The waveform above shows the measurement at each IDELAY offset. When the measurement is non-zero, the offset is noted for each lane (25, 22, 24 respectively), and then halved for the eye of the data (12, 11, 12 respectively). Had there been any offset measurement error at the start of the sweep, the final value would be the average. The only effect of changing the input delay constraints was to bring the point at which errors were detected for the higher IDELAY delays to the left. I was unable to ramp up the errors on the left hand side. It is possible to change the range over which the sampling occurs by changing the phase of the clk_rx_pll created from the data receive clock, clk_rx. I experimented with a wide range of phase values and I did not get the commensurate shift in error detection I was expecting, which lead me re-examine my original design without identifying any obvious issues.
Fail

When the PRSB check failed, it failed across the boards of IDELAY offsets. i.e. It failed catastrophically between working and not working with 1 MHz difference.
Conclusions
The design was amended once the actual internal workings were made visible, in a way that had not been elucidated by simulation alone. The result was only mildly changed in a non-significant way.

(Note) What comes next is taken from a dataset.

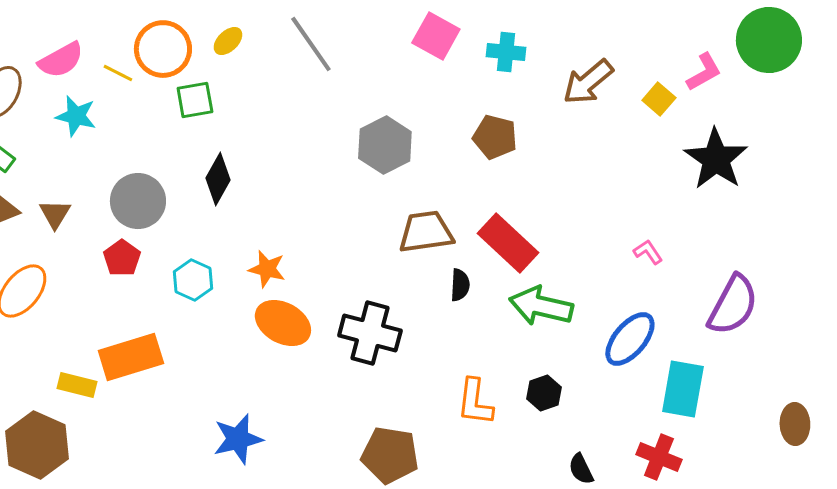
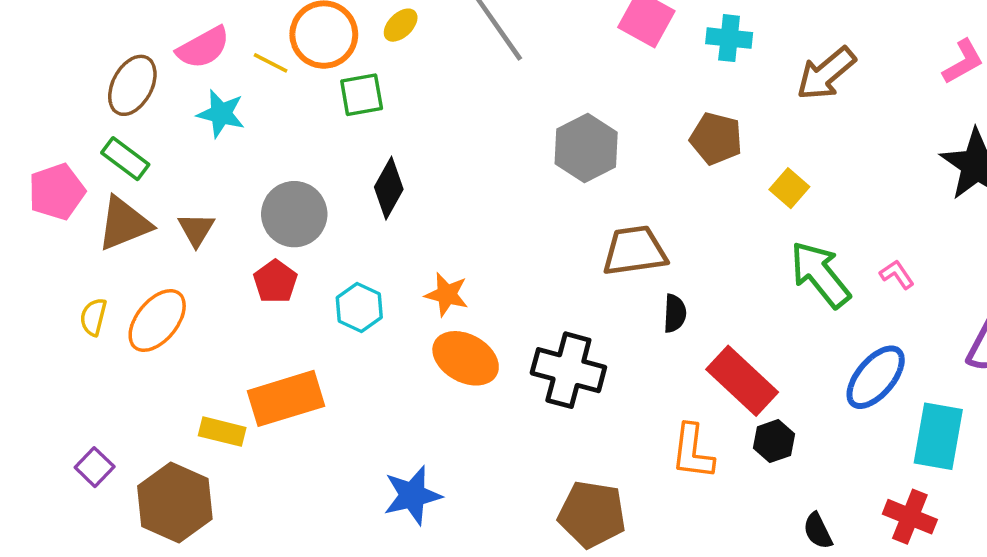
yellow square: (659, 99) -> (789, 188), moved
red rectangle: (508, 243) -> (742, 381), moved
green arrow: (541, 306) -> (820, 274), moved, turned 38

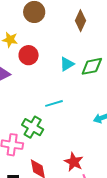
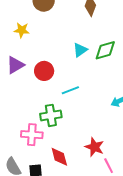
red circle: (29, 55) -> (44, 71), moved
green cross: (33, 127) -> (51, 115), turned -35

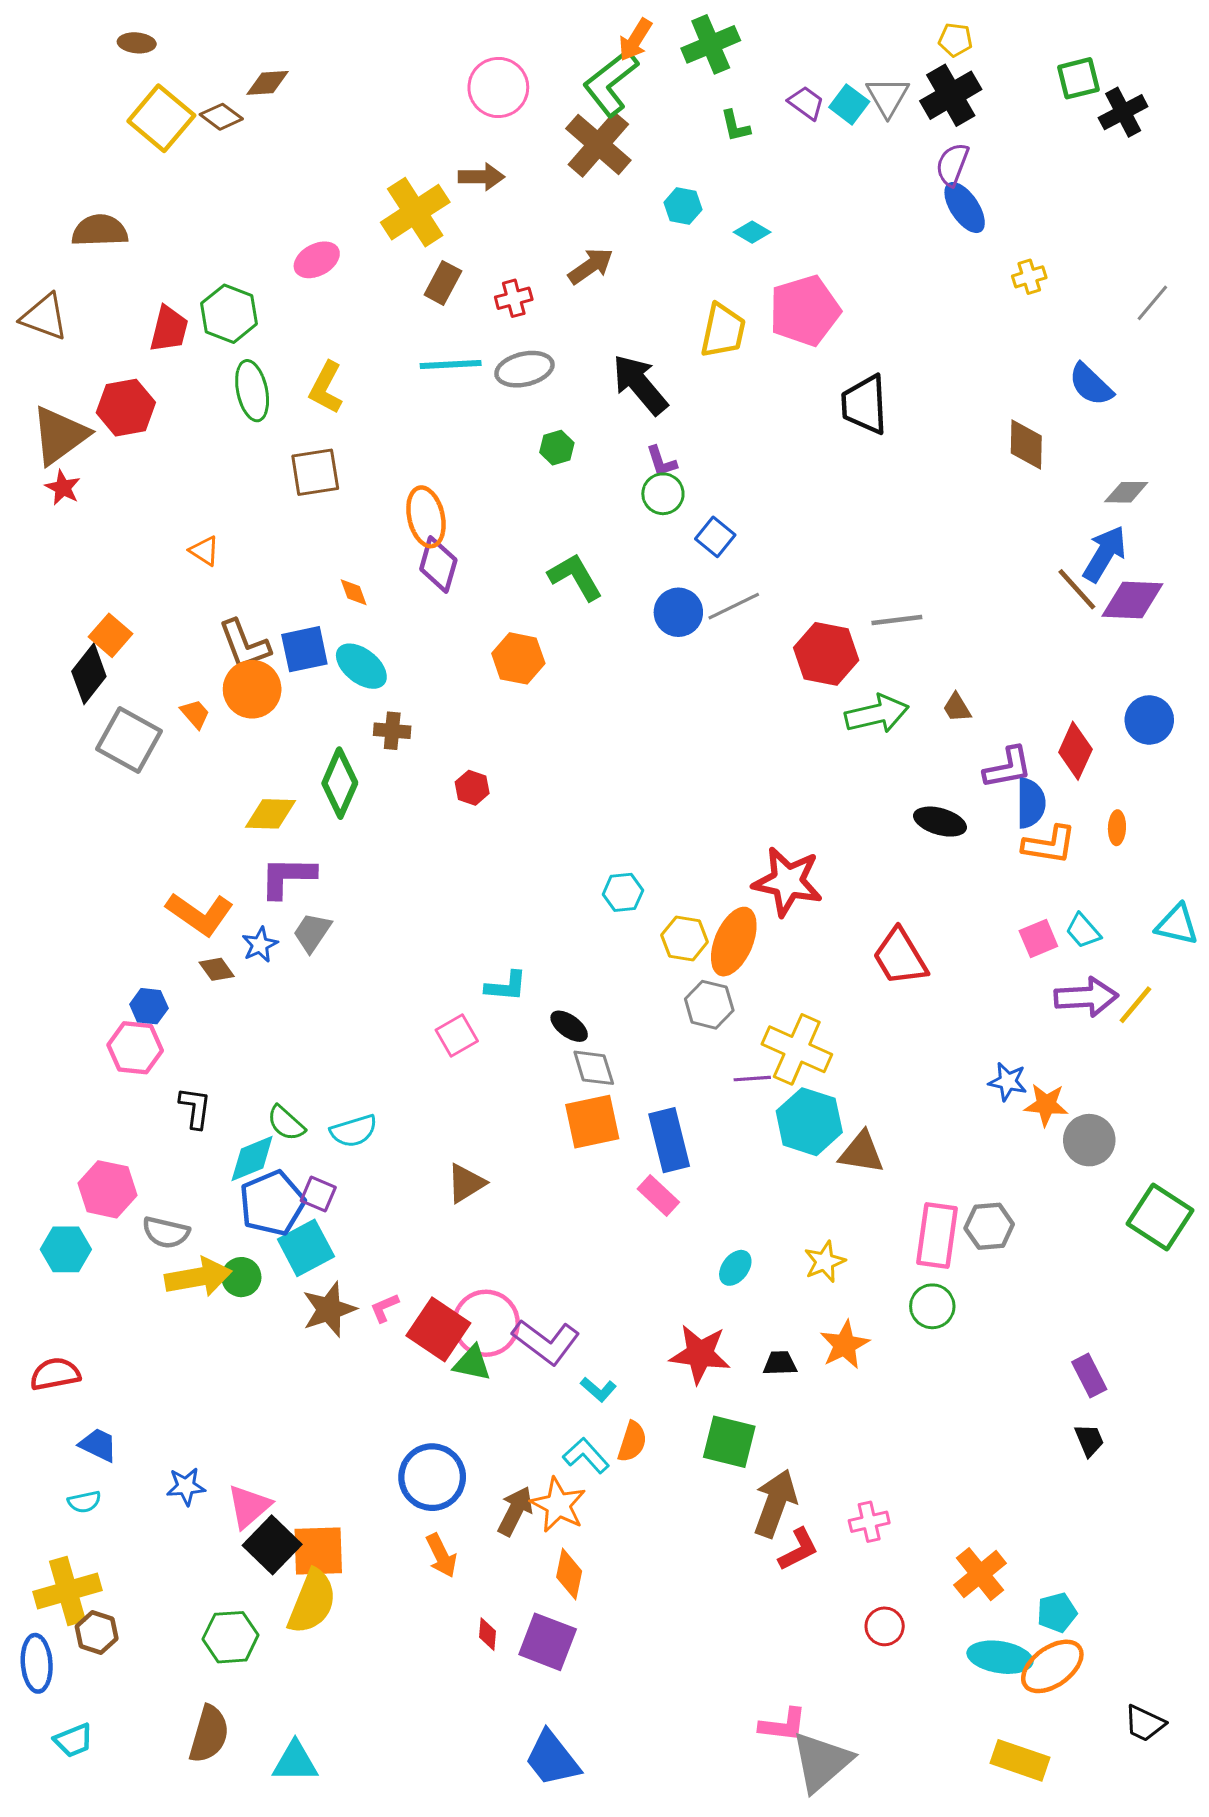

I have ignored the timing warnings for the external I/O where the wires feed from OBUF to IBUF with IDELAY, not least because only a large negative minimum input delay makes any difference to the results.
References
- Github Source Code
- Low Speed Serial I/O, Variable Phase Delay
- Vivado Design Suite Tutorial: Programming and Debugging, Xilinx UG936
2 comments
Comment from: philip Member

Comment from: philip Member

Xilinx would appear to have already written an IP core for their FPGAs according to this document: LDPC Encoder Decoder v1.0 Product Brief (PB052)
No! I’m afraid I had to look Low-density parity-check code up on Wikipedia. I will have to consider that, thanks for the pointer. I did find the 01 signal sampling was superior to these methods. BTW I am currently double checking my work here as it happens.